After years of some of the most aggressive tax cuts in the country, the so-called “Kansas Experiment” has ended.
Republican state representatives joined with Democrats in overriding Kansas governor Sam Brownback’s veto on tax reform measures.
In 2012, Brownback approved cuts that dropped the tax rate to 2.6 percent for married couples who filed jointly and earned $30,000 a year or less. Couples making more than $30,000 paid 4.6 percent.
Unmarried taxpayers earning less than $15,000 paid 2.6 percent, and those making above $15,000 paid 4.6 percent.
The experiment was praised by conservatives across the country, including then-Senate Minority Leader Mitch McConnell. He said the reforms were “exactly the sort of thing we want to do here, in Washington.”
The cuts aimed to boost small business growth, but ended up cutting Kansas’ income tax revenue by nearly a quarter for 2014. That would have underfunded the state by a projected $900 million over the next two years.
Eventually, the state Supreme Court ruled the school funding levels were unconstitutional. Now, lawmakers seem to have conceded that the experiment failed.

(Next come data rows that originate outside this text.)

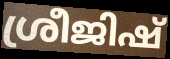
ശ്രീജിഷ്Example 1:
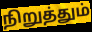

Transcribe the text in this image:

நிறுத்தும்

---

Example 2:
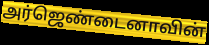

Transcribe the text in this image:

அர்ஜெண்டைனாவின்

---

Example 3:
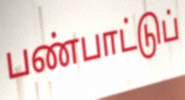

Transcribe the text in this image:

பண்பாட்டுப்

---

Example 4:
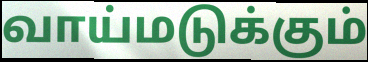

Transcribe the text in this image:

வாய்மடுக்கும்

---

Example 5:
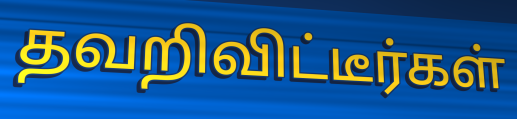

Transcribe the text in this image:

தவறிவிட்டீர்கள்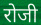
रोजीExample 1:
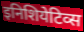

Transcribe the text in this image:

इनिशियेटिव्स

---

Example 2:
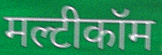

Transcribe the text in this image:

मल्टीकॉम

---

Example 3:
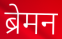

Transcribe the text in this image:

ब्रेमन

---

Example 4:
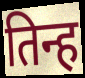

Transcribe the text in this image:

तिन्ह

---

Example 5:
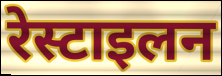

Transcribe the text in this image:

रेस्टाइलनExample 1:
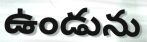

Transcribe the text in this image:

ఉండును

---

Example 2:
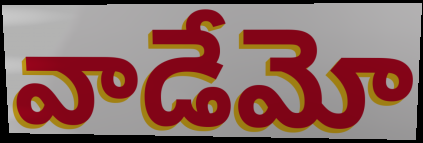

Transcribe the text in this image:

వాడేమో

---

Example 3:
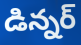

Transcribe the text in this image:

డిన్నర్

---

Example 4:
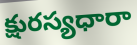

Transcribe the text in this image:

క్షురస్యధారా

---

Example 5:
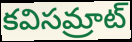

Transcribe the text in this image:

కవిసమ్రాట్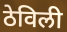
ठेविली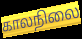
காலநிலை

Even though much of his own party rejected the plan, Gov. Brownback remained defiant.
“In my estimation, I think the tax policy move last night in the legislature was the wrong move. I think it’s wrong for the long term — of you, of the state of Kansas. I think it’s wrong for growth,” Brownback said at a press conference.
Starting in 2018, tax rates will go up slightly, though not as high as they were before the “Kansas experiment” began.